1 9-inch pie crust (homemade or store-bought)

34 ripe tomatoes, sliced or chopped

1/2 cup mayonnaise or Greek yogurt

1 1/2 cups shredded cheddar or sharp white cheddar cheese

2 tbsp fresh basil or parsley, chopped

1/2 tsp dried oregano or thyme (optional)

1/2 tsp garlic powder or 1 garlic clove, minced

Salt and freshly ground black pepper, to taste

Optional: thinly sliced red onion or scallions for garnish

Instructions

  1. Preheat oven to 375°F (190°C). Fit pie crust into a 9-inch pie plate and crimp the edges.
  2. Layer tomato slices or chopped tomato across the crust and season lightly with salt and pepper.

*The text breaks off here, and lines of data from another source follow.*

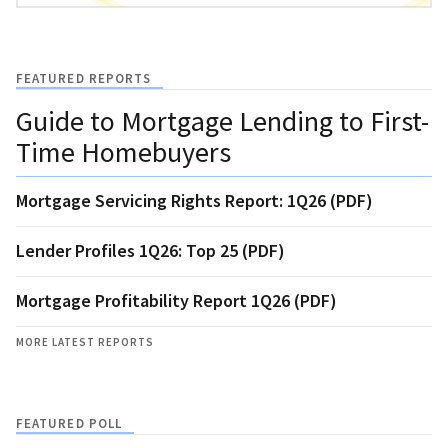
FEATURED REPORTS
Guide to Mortgage Lending to First-
Time Homebuyers
Mortgage Servicing Rights Report: 1Q26 (PDF)
Lender Profiles 1Q26: Top 25 (PDF)
Mortgage Profitability Report 1Q26 (PDF)
MORE LATEST REPORTS
FEATURED POLL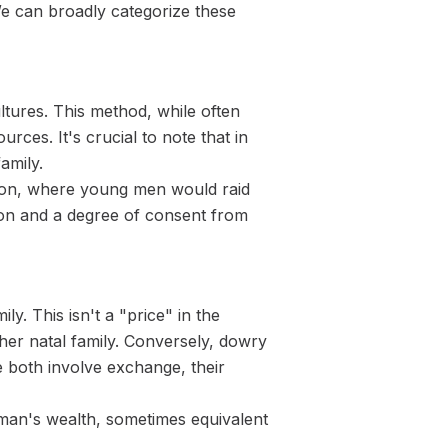
We can broadly categorize these
ltures. This method, while often
rces. It's crucial to note that in
amily.
tion, where young men would raid
ation and a degree of consent from
y. This isn't a "price" in the
her natal family. Conversely, dowry
e both involve exchange, their
a man's wealth, sometimes equivalent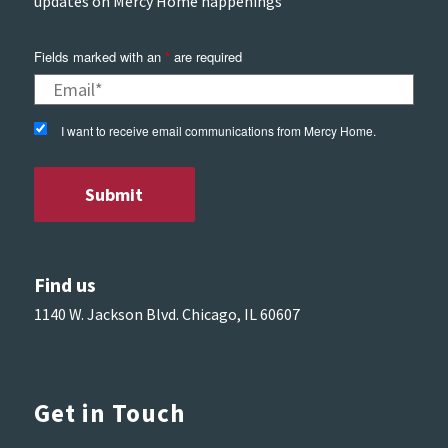
updates on Mercy Home happenings
Fields marked with an
*
are required
I want to receive email communications from Mercy Home.
Find us
1140 W. Jackson Blvd. Chicago, IL 60607
Get in Touch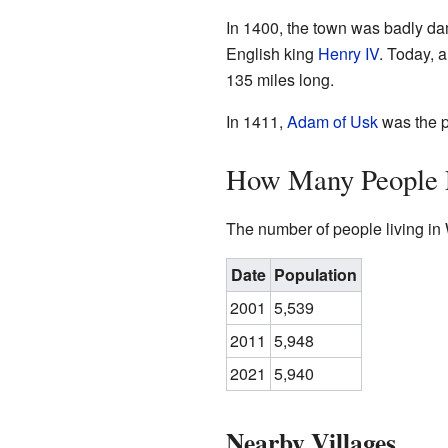
In 1400, the town was badly da
English king
Henry IV
. Today, 
135 miles long.
In 1411,
Adam of Usk
was the p
How Many People L
The number of people living in
Date
Population
2001
5,539
2011
5,948
2021
5,940
Nearby Villages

Let sit for 10–15 minutes to release moisture, then gently pat dry with a paper towel.
  3. In a bowl, mix mayonnaise or Greek yogurt with shredded cheese, chopped herbs, garlic, oregano (if using), salt, and pepper.
  4. Spoon the cheese mixture over the tomatoes and spread evenly, pressing down slightly.
  5. Bake for 30–35 minutes, until the crust is golden and the cheese is bubbly and lightly browned.
  6. Let the pie rest for at least 10 minutes before slicing to allow it to set.

Notes

Use heirloom or cherry tomatoes for extra color and flavor.

Try mozzarella, fontina, or ricotta instead of cheddar for variation.

Spread pesto under the cheese mixture for added depth.

Top with arugula, microgreens, or a drizzle of balsamic reduction when serving.

Reheat slices in the oven to keep the crust crisp—avoid microwaving.